I stumbled upon a rare care while working on one of my projects. The data in one of my variables in PHP was being jumbled up. It took an hour of debugging my PHP code till I realized the the issue was in the MySQL query and that MySQL was mixing up the data in the columns for a particular query.

The issue was in the way that MySQL parses executes the queries with UNION. When you do a UNION of two SELECT queries, MySQL just appends the second data-set to the first data set without matching the column names or warning if the data types of corresponding columns are not same. If you mix up the order of the column names, the resulting data you get will be incorrect or at least not what you would be expecting in your code.
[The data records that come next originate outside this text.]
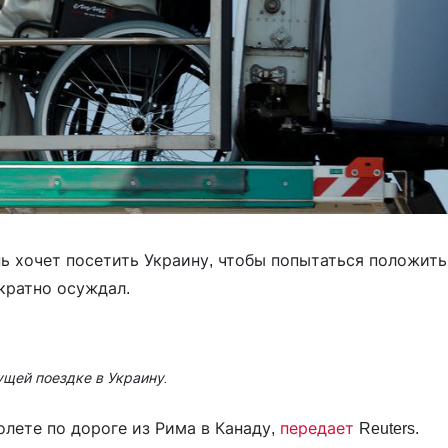
нь хочет посетить Украину, чтобы попытаться положить
кратно осуждал.
ущей поездке в Украину.
лете по дороге из Рима в Канаду,
передает
Reuters.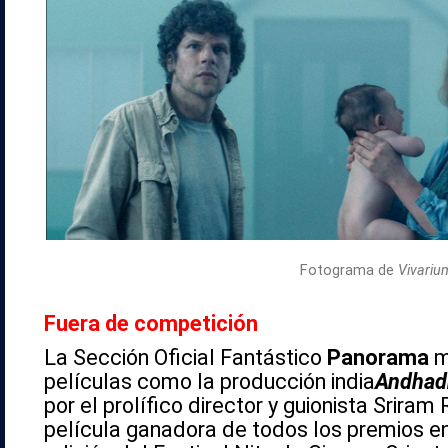
Fotograma de
Vivariu
Fuera de competición
La Sección Oficial Fantástico
Panorama
m
películas como la producción india
Andhad
por el prolífico director y guionista Sriram
película ganadora de todos los premios e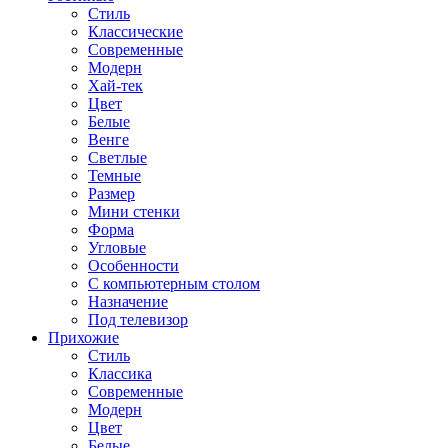
Стиль
Классические
Современные
Модерн
Хай-тек
Цвет
Белые
Венге
Светлые
Темные
Размер
Мини стенки
Форма
Угловые
Особенности
С компьютерным столом
Назначение
Под телевизор
Прихожие
Стиль
Классика
Современные
Модерн
Цвет
Белые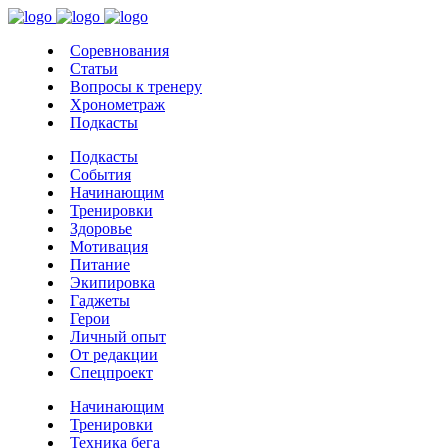
Соревнования
Статьи
Вопросы к тренеру
Хронометраж
Подкасты
Подкасты
События
Начинающим
Тренировки
Здоровье
Мотивация
Питание
Экипировка
Гаджеты
Герои
Личный опыт
От редакции
Спецпроект
Начинающим
Тренировки
Техника бега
Although the official documentation does talk about being data-type agnostic, it doesn’t mention about column name being in same order in all the queries.

Example

Lets take this example of a table.

CREATE TABLE users (
	id SMALLINT NULL,
	first_name VARCHAR(50) NULL,
	last_name VARCHAR(50) NULL,
	points SMALLINT NULL,
	level SMALLINT NULL
);
+------+------------+-----------+--------+-------+
| id   | first_name | last_name | points | level |
+------+------------+-----------+--------+-------+
|    1 | Lalit      | Patel     |      5 |    50 |
|    2 | Chuck      | Norris    |     10 |   100 |
+------+------------+-----------+--------+-------+
2 rows in set (0.00 sec)

The following query runs without any error and it gives the result set given below. Note that it takes the column names in the order they were specified in the first query, but mixes the values up.
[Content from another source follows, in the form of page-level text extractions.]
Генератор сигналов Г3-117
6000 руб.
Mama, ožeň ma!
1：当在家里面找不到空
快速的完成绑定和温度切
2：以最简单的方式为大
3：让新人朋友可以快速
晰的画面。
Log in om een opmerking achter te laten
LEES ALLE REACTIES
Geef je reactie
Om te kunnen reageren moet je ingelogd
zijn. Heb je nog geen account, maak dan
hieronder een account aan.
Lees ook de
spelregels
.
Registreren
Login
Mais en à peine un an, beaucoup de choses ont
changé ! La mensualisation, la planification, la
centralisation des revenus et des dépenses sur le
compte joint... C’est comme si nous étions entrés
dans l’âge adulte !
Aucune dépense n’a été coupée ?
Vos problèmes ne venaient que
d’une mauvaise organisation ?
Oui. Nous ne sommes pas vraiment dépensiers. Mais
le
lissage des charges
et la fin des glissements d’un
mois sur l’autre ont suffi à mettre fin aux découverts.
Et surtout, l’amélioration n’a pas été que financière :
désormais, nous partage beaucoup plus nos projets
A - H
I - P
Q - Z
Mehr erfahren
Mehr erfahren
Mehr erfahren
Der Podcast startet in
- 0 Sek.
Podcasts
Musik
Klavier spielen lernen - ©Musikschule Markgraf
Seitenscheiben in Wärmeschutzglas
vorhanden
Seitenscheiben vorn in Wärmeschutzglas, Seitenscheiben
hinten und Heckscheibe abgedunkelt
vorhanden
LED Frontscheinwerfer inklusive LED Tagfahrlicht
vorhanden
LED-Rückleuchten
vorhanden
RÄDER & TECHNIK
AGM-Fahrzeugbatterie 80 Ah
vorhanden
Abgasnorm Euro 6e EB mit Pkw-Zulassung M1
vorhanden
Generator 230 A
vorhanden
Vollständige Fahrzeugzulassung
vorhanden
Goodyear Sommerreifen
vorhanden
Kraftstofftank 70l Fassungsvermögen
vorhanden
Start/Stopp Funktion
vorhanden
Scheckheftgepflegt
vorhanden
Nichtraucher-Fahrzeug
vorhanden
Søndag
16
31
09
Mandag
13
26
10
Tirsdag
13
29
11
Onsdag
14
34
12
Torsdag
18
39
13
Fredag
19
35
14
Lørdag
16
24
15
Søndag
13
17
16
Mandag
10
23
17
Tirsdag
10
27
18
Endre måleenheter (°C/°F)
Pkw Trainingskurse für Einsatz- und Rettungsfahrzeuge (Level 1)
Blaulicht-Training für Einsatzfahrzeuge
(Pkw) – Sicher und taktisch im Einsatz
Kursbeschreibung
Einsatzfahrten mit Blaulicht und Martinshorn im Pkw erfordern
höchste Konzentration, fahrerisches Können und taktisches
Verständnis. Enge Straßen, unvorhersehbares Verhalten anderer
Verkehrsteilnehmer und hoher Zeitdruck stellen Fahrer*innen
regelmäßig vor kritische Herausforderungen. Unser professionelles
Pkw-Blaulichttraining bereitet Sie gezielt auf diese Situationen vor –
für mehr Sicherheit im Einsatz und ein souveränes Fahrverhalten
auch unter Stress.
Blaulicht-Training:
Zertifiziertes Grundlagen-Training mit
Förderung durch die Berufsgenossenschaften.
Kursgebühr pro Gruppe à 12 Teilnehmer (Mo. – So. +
(SELECT id, first_name, last_name, level, points FROM users WHERE id = 1)
UNION
(SELECT id, last_name, first_name, points, level FROM users WHERE id = 2);
+------+------------+-----------+-------+--------+
| id   | first_name | last_name | level | points |
+------+------------+-----------+-------+--------+
|    1 | Lalit      | Patel     |    50 |      5 |
|    2 | Norris     | Chuck     |    10 |    100 |
+------+------------+-----------+-------+--------+
2 rows in set (0.00 sec)

It doesn’t even throw an error if the data type of corresponding columns dont match. See the query and the result set below. MySQL doesn’t even check the column data types of the columns. It just appends the result of 2nd query below the result of the first.
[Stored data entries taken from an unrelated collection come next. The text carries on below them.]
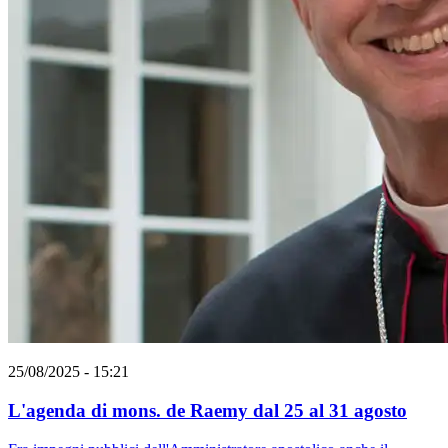
25/08/2025 - 15:21
L'agenda di mons. de Raemy dal 25 al 31 agosto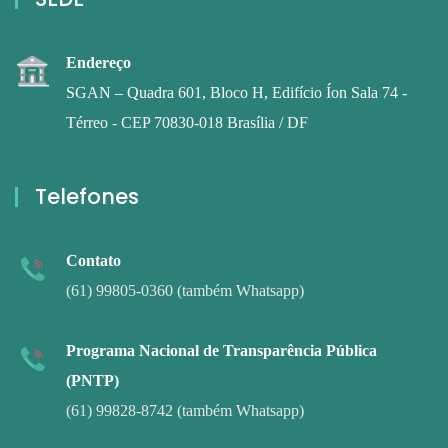
Endereço
SGAN – Quadra 601, Bloco H, Edifício Íon Sala 74 -
Térreo - CEP 70830-018 Brasília / DF
Telefones
Contato
(61) 99805-0360 (também Whatsapp)
Programa Nacional de Transparência Pública
(PNTP)
(61) 99828-8742 (também Whatsapp)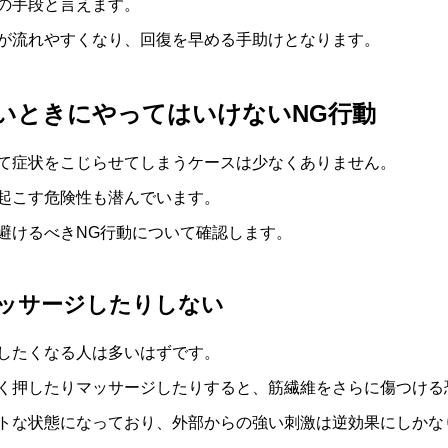
の手段と言えます。
が流れやすくなり、回復を早める手助けとなります。
いときにやってはいけないNG行動
て症状をこじらせてしまうケースは少なくありません。
起こす危険性も潜んでいます。
避けるべきNG行動について確認します。
ッサージしたりしない
したくなる人は多いはずです。
く押したりマッサージしたりすると、筋繊維をさらに傷つける
トな状態になっており、外部からの強い刺激は逆効果にしかな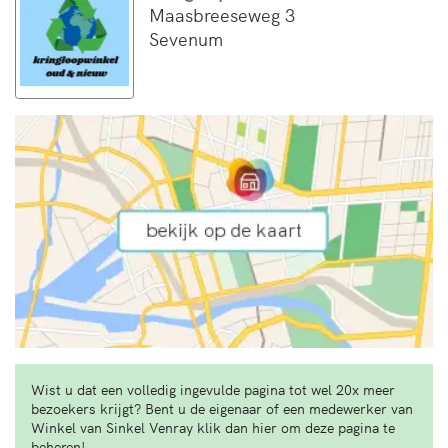
Maasbreeseweg 3
Sevenum
Wist u dat een volledig ingevulde pagina tot wel 20x meer
bezoekers krijgt? Bent u de eigenaar of een medewerker van
Winkel van Sinkel Venray klik dan hier om deze pagina te
beheren!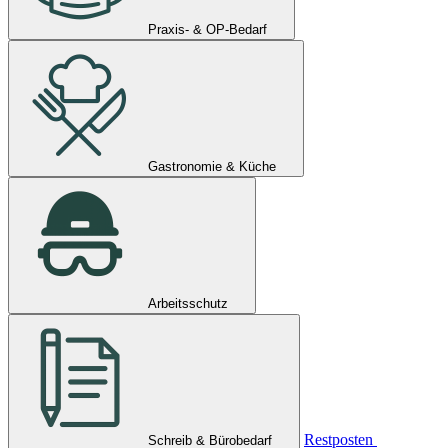
Praxis- & OP-Bedarf
Gastronomie & Küche
Arbeitsschutz
Restposten
Schreib & Bürobedarf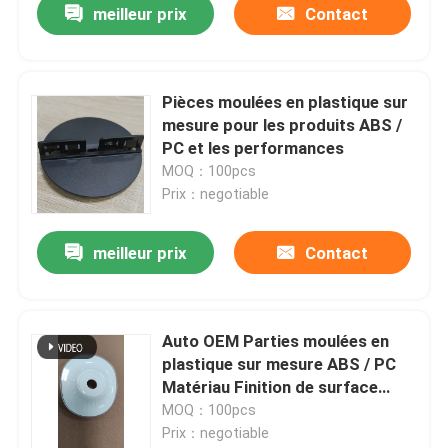
meilleur prix
Contact
Pièces moulées en plastique sur
mesure pour les produits ABS /
PC et les performances
MOQ：100pcs
Prix：negotiable
meilleur prix
Contact
Auto OEM Parties moulées en
plastique sur mesure ABS / PC
Matériau Finition de surface
lisse
MOQ：100pcs
Prix：negotiable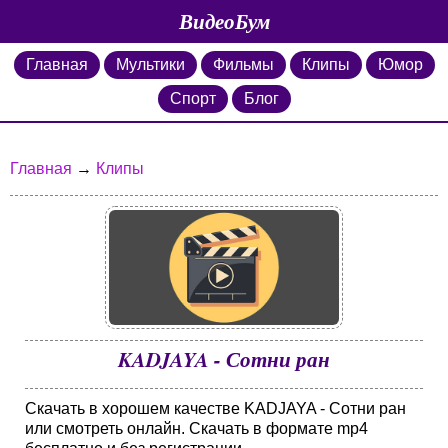
ВидеоБум
Главная
Мультики
Фильмы
Клипы
Юмор
Спорт
Блог
Главная
→
Клипы
KADJAYA - Сотни ран
Скачать в хорошем качестве KADJAYA - Сотни ран
или смотреть онлайн. Скачать в формате mp4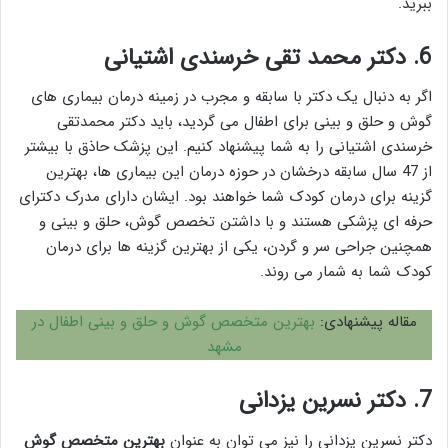
ببرید.
6. دکتر محمد تقی خرسندی اشتیانی
اگر به دنبال یک دکتر با سابقه و مجرب در زمینه درمان بیماری های
گوش و حلق و بینی برای اطفال می گردید، باید دکتر محمدتقی
خرسندی اشتیانی را به شما پیشنهاد کنیم. این پزشک حاذق با بیشتر
از 47 سال سابقه درخشان در حوزه درمان این بیماری ها، بهترین
گزینه برای درمان کودک شما خواهند بود. ایشان دارای مدرک دکترای
حرفه ای پزشکی هستند و با داشتن تخصص گوش، حلق و بینی و
همچنین جراحی سر و گردن، یکی از بهترین گزینه ها برای درمان
کودک شما به شمار می روند.
مقاله پیشنهادی:
بهترین متخصص گوش و حلق و بینی اطفال در
مشهد
7. دکتر نسرین یزدانی
دکتر نسرین یزدانی را نیز می توان به عنوان
بهترین متخصص گوش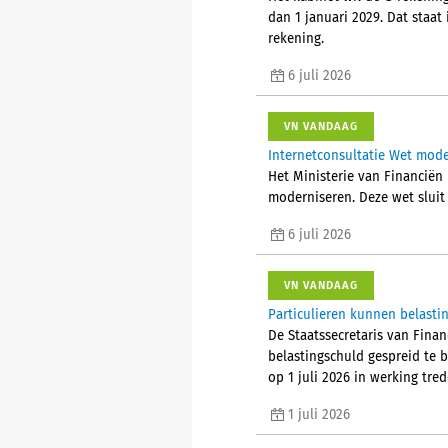
dan 1 januari 2029. Dat staat
rekening.
6 juli 2026
VN VANDAAG
Internetconsultatie Wet mode
Het Ministerie van Financiën
moderniseren. Deze wet sluit 
6 juli 2026
VN VANDAAG
Particulieren kunnen belasti
De Staatssecretaris van Finan
belastingschuld gespreid te 
op 1 juli 2026 in werking tred
1 juli 2026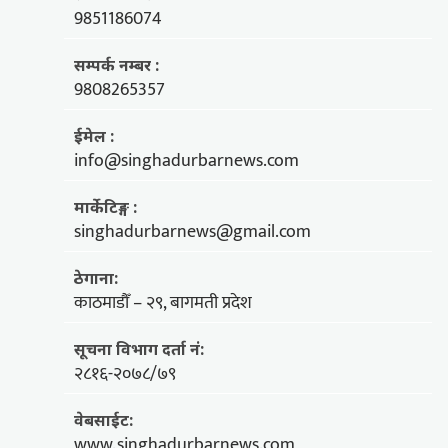
9851186074
सम्पर्क नम्बर :
9808265357
ईमेल :
info@singhadurbarnews.com
मार्केटिङ्ग :
singhadurbarnews@gmail.com
ठेगाना:
काठमाडौँ – २९, बागमती प्रदेश
सूचना विभाग दर्ता नं:
२८१६-२०७८/७९
वेबसाईट:
www.singhadurbarnews.com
(SELECT id, first_name, last_name, level, points FROM users WHERE id = 1)
UNION
(SELECT id, points, level, first_name, last_name FROM users WHERE id = 2);
+------+------------+-----------+-------+--------+
| id   | first_name | last_name | level | points |
+------+------------+-----------+-------+--------+
|    1 | Lalit      | Patel     | 50    | 5      |
|    2 | 10         | 100       | Chuck | Norris |
+------+------------+-----------+-------+--------+
2 rows in set (0.00 sec)

MySQL will return the result as long as the number of columns are same in both the queries. A bit too much forgiving.

• • •

4 Responses to MySQL Union is column name and data-type agnostic

  1. Susam Pal says:

    It makes sense since we can insert a value of type SMALLINT into a column of type VARCHAR and vice versa. MySQL allows implicit conversions between various data types.

    Most implementations of SQL require the corresponding columns in a UNION statement to be of compatible types only. When the types are different but compatible, type conversions are carried out.

    • Lalit says:

      Yes, ignoring data-type and typecasting between columns makes sense and is also documented in the manual.
      But ignoring column names and matching columns just by order of columns is bit unexpected and more often then not will catch the developer off guard.

      • Susam Pal says:

        Actually, ignoring column names makes more sense to me. It is possible for two different tables to use two different column names for similar data and you might want to use UNION on them. So, it becomes very necessary to ignore column names.

        I would say that ignoring the data type of columns could be a bit surprising at first.

      • Lalit says:

        MySQL provides the AS syntax to change column names, which I was using the the query where I got stuck.

        So I think both these features will surprise the developer although both of them makes sense if you give it a thought but you wouldn’t be expecting them.